→ GIVEN ENTRIES:

(begin)

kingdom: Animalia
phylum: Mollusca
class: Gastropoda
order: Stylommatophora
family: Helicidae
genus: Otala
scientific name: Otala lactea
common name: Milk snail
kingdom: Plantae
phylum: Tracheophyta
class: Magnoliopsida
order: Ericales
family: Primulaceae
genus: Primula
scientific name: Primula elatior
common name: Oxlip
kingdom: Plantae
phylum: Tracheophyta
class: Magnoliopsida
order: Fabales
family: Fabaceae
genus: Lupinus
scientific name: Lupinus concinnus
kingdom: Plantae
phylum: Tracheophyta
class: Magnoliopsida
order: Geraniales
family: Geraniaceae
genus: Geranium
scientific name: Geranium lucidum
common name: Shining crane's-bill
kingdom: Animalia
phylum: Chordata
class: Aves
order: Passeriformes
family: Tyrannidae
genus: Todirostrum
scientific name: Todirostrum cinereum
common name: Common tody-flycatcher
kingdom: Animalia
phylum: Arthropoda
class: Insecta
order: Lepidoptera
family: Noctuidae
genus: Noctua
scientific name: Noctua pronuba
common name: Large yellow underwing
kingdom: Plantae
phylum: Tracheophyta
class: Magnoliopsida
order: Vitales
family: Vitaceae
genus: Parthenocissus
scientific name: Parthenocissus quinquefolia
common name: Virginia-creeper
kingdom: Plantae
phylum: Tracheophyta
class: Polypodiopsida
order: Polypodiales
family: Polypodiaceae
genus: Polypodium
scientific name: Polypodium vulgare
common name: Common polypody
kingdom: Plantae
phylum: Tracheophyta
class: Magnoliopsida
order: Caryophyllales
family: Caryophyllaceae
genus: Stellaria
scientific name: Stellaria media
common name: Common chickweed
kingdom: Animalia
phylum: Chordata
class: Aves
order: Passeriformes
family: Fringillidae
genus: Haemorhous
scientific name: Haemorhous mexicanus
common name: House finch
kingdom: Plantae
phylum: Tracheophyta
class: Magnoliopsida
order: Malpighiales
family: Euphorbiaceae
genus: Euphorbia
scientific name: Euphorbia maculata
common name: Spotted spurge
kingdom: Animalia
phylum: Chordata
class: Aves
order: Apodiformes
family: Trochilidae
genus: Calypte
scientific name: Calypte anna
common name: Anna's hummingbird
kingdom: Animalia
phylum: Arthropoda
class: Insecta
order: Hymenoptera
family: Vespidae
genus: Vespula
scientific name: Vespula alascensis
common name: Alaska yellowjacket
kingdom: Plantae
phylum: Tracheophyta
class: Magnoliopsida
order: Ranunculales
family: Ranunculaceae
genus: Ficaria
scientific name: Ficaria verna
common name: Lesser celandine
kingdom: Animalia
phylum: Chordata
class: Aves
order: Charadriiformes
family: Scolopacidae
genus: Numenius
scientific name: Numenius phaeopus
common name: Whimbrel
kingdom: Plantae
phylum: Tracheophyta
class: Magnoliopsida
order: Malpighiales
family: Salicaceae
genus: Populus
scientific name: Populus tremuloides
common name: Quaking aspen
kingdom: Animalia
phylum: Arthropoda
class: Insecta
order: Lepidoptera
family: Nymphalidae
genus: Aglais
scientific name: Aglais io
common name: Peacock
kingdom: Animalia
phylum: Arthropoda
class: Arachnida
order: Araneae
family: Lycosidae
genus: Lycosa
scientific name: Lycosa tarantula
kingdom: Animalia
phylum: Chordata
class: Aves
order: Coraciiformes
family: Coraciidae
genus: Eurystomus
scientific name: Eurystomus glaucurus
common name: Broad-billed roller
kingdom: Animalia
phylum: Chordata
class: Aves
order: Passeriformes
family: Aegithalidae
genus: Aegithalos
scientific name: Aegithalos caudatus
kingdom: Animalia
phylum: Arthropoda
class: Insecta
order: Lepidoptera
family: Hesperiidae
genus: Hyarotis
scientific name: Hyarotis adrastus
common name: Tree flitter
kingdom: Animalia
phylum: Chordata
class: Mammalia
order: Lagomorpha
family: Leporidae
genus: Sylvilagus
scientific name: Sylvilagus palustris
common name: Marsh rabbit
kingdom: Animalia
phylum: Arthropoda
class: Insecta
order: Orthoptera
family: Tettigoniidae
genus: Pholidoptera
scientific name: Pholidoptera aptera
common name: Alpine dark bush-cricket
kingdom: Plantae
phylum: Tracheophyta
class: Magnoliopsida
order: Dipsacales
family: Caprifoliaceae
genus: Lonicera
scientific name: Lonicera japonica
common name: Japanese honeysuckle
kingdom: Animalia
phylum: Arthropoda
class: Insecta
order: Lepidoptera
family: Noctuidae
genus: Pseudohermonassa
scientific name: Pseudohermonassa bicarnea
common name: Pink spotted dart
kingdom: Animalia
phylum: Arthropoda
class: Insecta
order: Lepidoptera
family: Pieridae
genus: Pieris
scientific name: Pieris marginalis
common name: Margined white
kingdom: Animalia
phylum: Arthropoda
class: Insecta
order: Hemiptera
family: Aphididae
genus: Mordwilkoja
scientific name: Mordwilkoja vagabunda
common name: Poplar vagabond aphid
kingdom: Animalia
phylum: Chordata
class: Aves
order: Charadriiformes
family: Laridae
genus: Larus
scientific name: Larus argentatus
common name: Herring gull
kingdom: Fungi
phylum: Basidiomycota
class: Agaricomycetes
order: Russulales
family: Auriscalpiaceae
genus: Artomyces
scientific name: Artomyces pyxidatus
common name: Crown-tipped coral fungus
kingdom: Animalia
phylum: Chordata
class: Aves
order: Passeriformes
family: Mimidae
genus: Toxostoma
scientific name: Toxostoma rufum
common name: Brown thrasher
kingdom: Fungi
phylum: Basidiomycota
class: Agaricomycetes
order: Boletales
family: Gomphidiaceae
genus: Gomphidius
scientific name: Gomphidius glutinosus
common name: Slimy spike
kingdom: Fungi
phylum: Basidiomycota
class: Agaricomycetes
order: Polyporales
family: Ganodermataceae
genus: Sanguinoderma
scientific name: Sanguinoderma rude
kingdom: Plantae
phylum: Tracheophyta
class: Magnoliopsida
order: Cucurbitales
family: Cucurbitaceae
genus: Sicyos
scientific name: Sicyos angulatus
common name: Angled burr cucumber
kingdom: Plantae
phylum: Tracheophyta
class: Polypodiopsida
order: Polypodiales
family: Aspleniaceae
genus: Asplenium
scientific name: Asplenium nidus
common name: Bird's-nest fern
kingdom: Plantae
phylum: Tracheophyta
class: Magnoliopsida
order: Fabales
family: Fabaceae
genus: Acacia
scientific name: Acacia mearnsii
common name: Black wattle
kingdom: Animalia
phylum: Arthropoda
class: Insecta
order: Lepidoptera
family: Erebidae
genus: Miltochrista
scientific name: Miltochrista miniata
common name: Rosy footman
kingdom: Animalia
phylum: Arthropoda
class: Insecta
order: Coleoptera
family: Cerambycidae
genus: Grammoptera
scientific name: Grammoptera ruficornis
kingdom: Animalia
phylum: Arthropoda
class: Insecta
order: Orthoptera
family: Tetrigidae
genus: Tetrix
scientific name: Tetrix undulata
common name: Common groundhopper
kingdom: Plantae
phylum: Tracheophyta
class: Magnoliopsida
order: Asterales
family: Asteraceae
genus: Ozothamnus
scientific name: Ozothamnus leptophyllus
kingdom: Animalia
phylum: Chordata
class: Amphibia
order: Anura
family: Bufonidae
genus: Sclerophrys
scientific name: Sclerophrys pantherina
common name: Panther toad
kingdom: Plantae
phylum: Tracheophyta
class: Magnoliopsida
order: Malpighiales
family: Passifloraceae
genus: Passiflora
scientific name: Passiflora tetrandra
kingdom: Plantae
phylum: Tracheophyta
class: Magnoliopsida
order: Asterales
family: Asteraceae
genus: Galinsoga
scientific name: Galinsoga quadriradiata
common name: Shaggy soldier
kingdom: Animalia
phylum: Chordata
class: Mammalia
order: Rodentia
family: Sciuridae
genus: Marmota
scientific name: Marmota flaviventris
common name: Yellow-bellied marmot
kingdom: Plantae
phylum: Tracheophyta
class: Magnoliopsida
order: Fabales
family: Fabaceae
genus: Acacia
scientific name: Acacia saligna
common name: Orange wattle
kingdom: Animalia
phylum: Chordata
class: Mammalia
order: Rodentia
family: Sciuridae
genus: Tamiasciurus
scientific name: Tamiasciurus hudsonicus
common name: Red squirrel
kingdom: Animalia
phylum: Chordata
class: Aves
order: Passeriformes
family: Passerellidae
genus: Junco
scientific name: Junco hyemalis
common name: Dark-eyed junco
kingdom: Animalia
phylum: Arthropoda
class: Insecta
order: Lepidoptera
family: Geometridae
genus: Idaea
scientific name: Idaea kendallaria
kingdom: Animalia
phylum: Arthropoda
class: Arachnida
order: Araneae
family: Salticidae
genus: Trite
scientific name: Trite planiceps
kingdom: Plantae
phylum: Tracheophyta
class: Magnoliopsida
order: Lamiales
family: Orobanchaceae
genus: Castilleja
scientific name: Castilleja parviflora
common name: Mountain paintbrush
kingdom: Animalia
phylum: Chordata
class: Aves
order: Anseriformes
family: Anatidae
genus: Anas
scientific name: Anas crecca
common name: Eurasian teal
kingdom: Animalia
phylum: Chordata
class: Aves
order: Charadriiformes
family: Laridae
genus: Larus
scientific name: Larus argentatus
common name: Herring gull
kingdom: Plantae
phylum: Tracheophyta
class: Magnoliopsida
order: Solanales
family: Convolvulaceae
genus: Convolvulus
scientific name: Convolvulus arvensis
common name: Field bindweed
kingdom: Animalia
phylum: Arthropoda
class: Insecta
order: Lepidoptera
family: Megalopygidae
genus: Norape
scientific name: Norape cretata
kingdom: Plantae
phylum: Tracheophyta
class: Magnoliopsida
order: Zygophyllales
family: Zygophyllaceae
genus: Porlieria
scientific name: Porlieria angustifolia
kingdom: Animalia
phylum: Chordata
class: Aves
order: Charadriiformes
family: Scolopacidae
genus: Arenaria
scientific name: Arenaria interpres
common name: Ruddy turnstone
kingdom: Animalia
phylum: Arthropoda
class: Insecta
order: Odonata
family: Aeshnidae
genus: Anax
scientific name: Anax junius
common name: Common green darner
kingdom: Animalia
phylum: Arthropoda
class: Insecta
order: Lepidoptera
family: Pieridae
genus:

(end)

Update everything from the line containing "family: Leporidae" down to the line containing "family: Caprifoliaceae", changing each "common name" to "vernacular name" and leaving the rest of those lines unchanged.

family: Leporidae
genus: Sylvilagus
scientific name: Sylvilagus palustris
vernacular name: Marsh rabbit
kingdom: Animalia
phylum: Arthropoda
class: Insecta
order: Orthoptera
family: Tettigoniidae
genus: Pholidoptera
scientific name: Pholidoptera aptera
vernacular name: Alpine dark bush-cricket
kingdom: Plantae
phylum: Tracheophyta
class: Magnoliopsida
order: Dipsacales
family: Caprifoliaceae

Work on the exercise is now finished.